Millennium Pharmaceuticals Inc. stopped dosing the control arm of a confirmatory Phase III trial of Velcade, a cancer drug, after an independent review committee uncovered positive data in a prespecified interim analysis.
The committee found a statistically significant improvement in time to disease progression, the primary endpoint, in patients taking Velcade compared to individuals receiving high-dose dexamethasone, a commonly used steroid. David Schenkein, vice president for clinical oncology development at Cambridge, Mass.-based Millennium, told BioWorld Today specific data are expected to be released in mid-2004 at an appropriate scientific forum.
Nevertheless, the good news gives control patients the option of ending dexamethasone treatment in favor of Velcade (bortezomib), said Schenkein, adding, "This is a very important milestone for us."
Velcade, currently indicated for multiple myeloma, was cleared for marketing in May under the FDA's accelerated approval guidelines, which required the confirmatory, randomized Phase III study. (See BioWorld Today, May 15, 2003.)

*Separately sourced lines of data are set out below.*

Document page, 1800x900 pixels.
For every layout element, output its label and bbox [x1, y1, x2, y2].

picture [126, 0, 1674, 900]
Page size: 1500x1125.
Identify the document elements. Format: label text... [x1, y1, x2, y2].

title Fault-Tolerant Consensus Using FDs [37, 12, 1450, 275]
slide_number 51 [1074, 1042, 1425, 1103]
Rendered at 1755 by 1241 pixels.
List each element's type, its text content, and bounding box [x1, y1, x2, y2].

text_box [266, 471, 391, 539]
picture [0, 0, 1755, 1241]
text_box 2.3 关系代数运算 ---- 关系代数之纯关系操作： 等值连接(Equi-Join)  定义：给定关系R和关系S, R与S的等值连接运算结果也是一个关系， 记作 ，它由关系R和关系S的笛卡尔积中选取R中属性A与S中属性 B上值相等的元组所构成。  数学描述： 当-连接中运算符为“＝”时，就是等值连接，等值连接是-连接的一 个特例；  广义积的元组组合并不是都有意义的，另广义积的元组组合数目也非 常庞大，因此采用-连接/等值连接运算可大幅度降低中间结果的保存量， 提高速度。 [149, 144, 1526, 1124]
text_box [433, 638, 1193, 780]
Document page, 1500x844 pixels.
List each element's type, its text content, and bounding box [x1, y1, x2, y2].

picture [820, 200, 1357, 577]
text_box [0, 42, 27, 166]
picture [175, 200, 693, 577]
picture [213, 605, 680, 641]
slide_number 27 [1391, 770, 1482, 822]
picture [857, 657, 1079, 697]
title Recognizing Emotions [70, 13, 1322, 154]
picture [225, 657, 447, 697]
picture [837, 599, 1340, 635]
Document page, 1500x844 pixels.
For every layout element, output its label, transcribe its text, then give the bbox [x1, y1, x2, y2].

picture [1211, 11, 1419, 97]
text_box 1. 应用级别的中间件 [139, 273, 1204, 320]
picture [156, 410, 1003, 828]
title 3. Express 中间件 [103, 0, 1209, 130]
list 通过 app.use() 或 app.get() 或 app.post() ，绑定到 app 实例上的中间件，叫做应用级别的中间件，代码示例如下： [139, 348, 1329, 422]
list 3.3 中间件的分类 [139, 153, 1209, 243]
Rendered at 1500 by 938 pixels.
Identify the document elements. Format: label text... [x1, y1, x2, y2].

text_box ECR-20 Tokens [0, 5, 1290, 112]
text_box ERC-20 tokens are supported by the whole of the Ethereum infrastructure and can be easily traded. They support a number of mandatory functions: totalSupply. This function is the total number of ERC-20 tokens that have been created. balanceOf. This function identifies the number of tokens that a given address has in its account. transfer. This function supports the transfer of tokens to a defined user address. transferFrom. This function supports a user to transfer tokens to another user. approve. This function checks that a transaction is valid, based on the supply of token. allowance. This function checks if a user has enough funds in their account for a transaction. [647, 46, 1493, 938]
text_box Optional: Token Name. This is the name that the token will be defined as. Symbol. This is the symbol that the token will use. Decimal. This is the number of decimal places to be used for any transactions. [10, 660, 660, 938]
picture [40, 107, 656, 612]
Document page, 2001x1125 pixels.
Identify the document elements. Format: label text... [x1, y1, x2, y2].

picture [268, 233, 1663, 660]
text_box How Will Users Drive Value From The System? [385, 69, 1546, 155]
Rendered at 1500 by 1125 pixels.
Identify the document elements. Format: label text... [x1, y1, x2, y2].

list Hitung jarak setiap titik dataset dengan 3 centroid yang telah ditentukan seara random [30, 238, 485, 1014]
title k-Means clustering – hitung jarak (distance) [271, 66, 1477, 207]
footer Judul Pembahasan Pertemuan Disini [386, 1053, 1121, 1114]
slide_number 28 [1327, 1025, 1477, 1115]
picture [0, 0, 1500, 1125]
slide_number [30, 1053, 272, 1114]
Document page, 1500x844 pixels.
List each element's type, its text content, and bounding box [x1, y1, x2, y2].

Velcade, a first-in-class proteasome inhibitor, was approved based on a 228-patient Phase II study known as the Summit trial. Data showed that Velcade increased median survival time in relapsed and refractory multiple myeloma patients to 16.4 months. Patients usually pass away six to nine months after they are diagnosed (See BioWorld Today, Dec. 6, 2002, and Jan. 23, 2003.)
Meanwhile, the confirmatory Phase III trial, referred to as the APEX trial, included patients with relapsed or refractory multiple myeloma whose disease progressed after receiving one to three previous therapies. Schenkein pointed out that the Phase III study actually included a broader population of patients who were at an earlier stage in their disease, compared to the SUMMIT patients.
APEX evaluated 670 patients at 95 sites in the U.S., Canada, Europe and Israel. The secondary endpoints, which supported the primary endpoint, included the chance of developing a serious infection, the chance of developing a new bone fracture and overall survival.
Millennium and partner Ortho Biotech Products LP, a unit of Johnson & Johnson, of New Brunswick, N.J., are studying Velcade in many other solid tumors, Schenkein said. While the company recently presented data on a non-Hodgkin's lymphoma trial at the American Society of Hematology meeting, Schenkein said it's too early to comment on which indication they will pursue.
The companies joined forces in June to market Velcade in a deal valued at close to $500 million for Millennium. Millennium received a $15 million up-front fee and will handle U.S. sales while Ortho Biotech, of Raritan, N.J., will work outside the U.S. The companies have filed for regulatory approval in Europe and expect action in mid-2004. (See BioWorld Today, July 2, 2003.)
For the third quarter ended Sept. 30, Velcade generated about $23 million in U.S. sales, and for the year (the product was launched in early June), sales have reached $30.9 million.
Millennium's stock (NASDAQ:MLNM) rose 56 cents Monday to close at $16.97.